DIRECTIONS FOR THIS TASK - Can you write out every line of the listing below word for word?

Data excerpts:
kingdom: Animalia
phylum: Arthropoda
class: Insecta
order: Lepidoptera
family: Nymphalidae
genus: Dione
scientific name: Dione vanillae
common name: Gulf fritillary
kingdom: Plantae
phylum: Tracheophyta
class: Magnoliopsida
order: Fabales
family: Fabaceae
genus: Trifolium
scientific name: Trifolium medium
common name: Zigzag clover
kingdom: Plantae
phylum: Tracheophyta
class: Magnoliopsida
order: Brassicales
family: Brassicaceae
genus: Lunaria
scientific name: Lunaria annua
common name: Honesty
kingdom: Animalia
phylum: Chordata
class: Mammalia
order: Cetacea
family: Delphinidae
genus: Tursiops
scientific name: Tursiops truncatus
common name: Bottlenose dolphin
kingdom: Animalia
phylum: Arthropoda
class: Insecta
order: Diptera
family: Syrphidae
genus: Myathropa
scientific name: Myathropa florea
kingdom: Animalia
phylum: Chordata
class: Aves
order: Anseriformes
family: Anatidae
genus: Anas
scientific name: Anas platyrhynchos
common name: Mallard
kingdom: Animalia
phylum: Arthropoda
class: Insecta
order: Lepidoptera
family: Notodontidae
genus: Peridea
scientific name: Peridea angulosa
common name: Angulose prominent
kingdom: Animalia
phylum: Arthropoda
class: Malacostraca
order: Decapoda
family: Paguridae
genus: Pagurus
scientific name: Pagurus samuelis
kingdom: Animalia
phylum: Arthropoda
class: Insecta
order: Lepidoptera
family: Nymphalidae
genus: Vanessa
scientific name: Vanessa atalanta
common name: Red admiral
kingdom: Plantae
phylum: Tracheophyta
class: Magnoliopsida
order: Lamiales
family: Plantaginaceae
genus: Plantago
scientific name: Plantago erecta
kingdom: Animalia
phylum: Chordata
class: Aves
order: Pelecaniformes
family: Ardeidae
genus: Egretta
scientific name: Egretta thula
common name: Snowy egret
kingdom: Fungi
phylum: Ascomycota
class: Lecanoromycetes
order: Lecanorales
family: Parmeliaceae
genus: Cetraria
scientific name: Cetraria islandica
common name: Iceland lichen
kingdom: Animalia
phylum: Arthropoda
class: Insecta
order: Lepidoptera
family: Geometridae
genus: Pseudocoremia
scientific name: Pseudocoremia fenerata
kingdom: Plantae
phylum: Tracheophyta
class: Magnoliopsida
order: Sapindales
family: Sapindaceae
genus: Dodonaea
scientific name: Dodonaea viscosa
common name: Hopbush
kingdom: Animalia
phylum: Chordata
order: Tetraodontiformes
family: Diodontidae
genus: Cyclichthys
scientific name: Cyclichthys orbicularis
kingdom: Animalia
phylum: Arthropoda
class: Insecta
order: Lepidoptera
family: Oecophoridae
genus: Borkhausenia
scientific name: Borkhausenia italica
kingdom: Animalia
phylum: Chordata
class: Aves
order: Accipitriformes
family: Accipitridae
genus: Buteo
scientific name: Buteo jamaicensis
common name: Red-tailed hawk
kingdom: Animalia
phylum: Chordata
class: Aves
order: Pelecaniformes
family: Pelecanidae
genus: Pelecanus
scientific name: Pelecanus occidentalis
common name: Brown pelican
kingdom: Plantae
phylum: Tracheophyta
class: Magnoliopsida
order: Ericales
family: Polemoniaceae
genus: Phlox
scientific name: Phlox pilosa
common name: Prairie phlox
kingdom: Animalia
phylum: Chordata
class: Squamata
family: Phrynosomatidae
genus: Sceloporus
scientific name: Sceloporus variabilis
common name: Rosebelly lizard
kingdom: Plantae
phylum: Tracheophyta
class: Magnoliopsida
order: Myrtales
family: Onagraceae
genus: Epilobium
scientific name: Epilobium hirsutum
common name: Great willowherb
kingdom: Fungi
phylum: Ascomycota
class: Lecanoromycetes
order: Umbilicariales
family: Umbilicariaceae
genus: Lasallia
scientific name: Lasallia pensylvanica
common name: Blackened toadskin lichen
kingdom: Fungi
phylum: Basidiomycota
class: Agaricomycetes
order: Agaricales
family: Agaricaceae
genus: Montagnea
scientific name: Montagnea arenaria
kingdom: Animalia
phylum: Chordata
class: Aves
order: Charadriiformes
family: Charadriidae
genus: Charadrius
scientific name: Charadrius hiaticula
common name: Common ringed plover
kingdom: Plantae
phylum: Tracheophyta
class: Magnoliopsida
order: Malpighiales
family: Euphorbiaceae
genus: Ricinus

WRITTEN REPLY -
kingdom: Animalia
phylum: Arthropoda
class: Insecta
order: Lepidoptera
family: Nymphalidae
genus: Dione
scientific name: Dione vanillae
common name: Gulf fritillary
kingdom: Plantae
phylum: Tracheophyta
class: Magnoliopsida
order: Fabales
family: Fabaceae
genus: Trifolium
scientific name: Trifolium medium
common name: Zigzag clover
kingdom: Plantae
phylum: Tracheophyta
class: Magnoliopsida
order: Brassicales
family: Brassicaceae
genus: Lunaria
scientific name: Lunaria annua
common name: Honesty
kingdom: Animalia
phylum: Chordata
class: Mammalia
order: Cetacea
family: Delphinidae
genus: Tursiops
scientific name: Tursiops truncatus
common name: Bottlenose dolphin
kingdom: Animalia
phylum: Arthropoda
class: Insecta
order: Diptera
family: Syrphidae
genus: Myathropa
scientific name: Myathropa florea
kingdom: Animalia
phylum: Chordata
class: Aves
order: Anseriformes
family: Anatidae
genus: Anas
scientific name: Anas platyrhynchos
common name: Mallard
kingdom: Animalia
phylum: Arthropoda
class: Insecta
order: Lepidoptera
family: Notodontidae
genus: Peridea
scientific name: Peridea angulosa
common name: Angulose prominent
kingdom: Animalia
phylum: Arthropoda
class: Malacostraca
order: Decapoda
family: Paguridae
genus: Pagurus
scientific name: Pagurus samuelis
kingdom: Animalia
phylum: Arthropoda
class: Insecta
order: Lepidoptera
family: Nymphalidae
genus: Vanessa
scientific name: Vanessa atalanta
common name: Red admiral
kingdom: Plantae
phylum: Tracheophyta
class: Magnoliopsida
order: Lamiales
family: Plantaginaceae
genus: Plantago
scientific name: Plantago erecta
kingdom: Animalia
phylum: Chordata
class: Aves
order: Pelecaniformes
family: Ardeidae
genus: Egretta
scientific name: Egretta thula
common name: Snowy egret
kingdom: Fungi
phylum: Ascomycota
class: Lecanoromycetes
order: Lecanorales
family: Parmeliaceae
genus: Cetraria
scientific name: Cetraria islandica
common name: Iceland lichen
kingdom: Animalia
phylum: Arthropoda
class: Insecta
order: Lepidoptera
family: Geometridae
genus: Pseudocoremia
scientific name: Pseudocoremia fenerata
kingdom: Plantae
phylum: Tracheophyta
class: Magnoliopsida
order: Sapindales
family: Sapindaceae
genus: Dodonaea
scientific name: Dodonaea viscosa
common name: Hopbush
kingdom: Animalia
phylum: Chordata
order: Tetraodontiformes
family: Diodontidae
genus: Cyclichthys
scientific name: Cyclichthys orbicularis
kingdom: Animalia
phylum: Arthropoda
class: Insecta
order: Lepidoptera
family: Oecophoridae
genus: Borkhausenia
scientific name: Borkhausenia italica
kingdom: Animalia
phylum: Chordata
class: Aves
order: Accipitriformes
family: Accipitridae
genus: Buteo
scientific name: Buteo jamaicensis
common name: Red-tailed hawk
kingdom: Animalia
phylum: Chordata
class: Aves
order: Pelecaniformes
family: Pelecanidae
genus: Pelecanus
scientific name: Pelecanus occidentalis
common name: Brown pelican
kingdom: Plantae
phylum: Tracheophyta
class: Magnoliopsida
order: Ericales
family: Polemoniaceae
genus: Phlox
scientific name: Phlox pilosa
common name: Prairie phlox
kingdom: Animalia
phylum: Chordata
class: Squamata
family: Phrynosomatidae
genus: Sceloporus
scientific name: Sceloporus variabilis
common name: Rosebelly lizard
kingdom: Plantae
phylum: Tracheophyta
class: Magnoliopsida
order: Myrtales
family: Onagraceae
genus: Epilobium
scientific name: Epilobium hirsutum
common name: Great willowherb
kingdom: Fungi
phylum: Ascomycota
class: Lecanoromycetes
order: Umbilicariales
family: Umbilicariaceae
genus: Lasallia
scientific name: Lasallia pensylvanica
common name: Blackened toadskin lichen
kingdom: Fungi
phylum: Basidiomycota
class: Agaricomycetes
order: Agaricales
family: Agaricaceae
genus: Montagnea
scientific name: Montagnea arenaria
kingdom: Animalia
phylum: Chordata
class: Aves
order: Charadriiformes
family: Charadriidae
genus: Charadrius
scientific name: Charadrius hiaticula
common name: Common ringed plover
kingdom: Plantae
phylum: Tracheophyta
class: Magnoliopsida
order: Malpighiales
family: Euphorbiaceae
genus: Ricinus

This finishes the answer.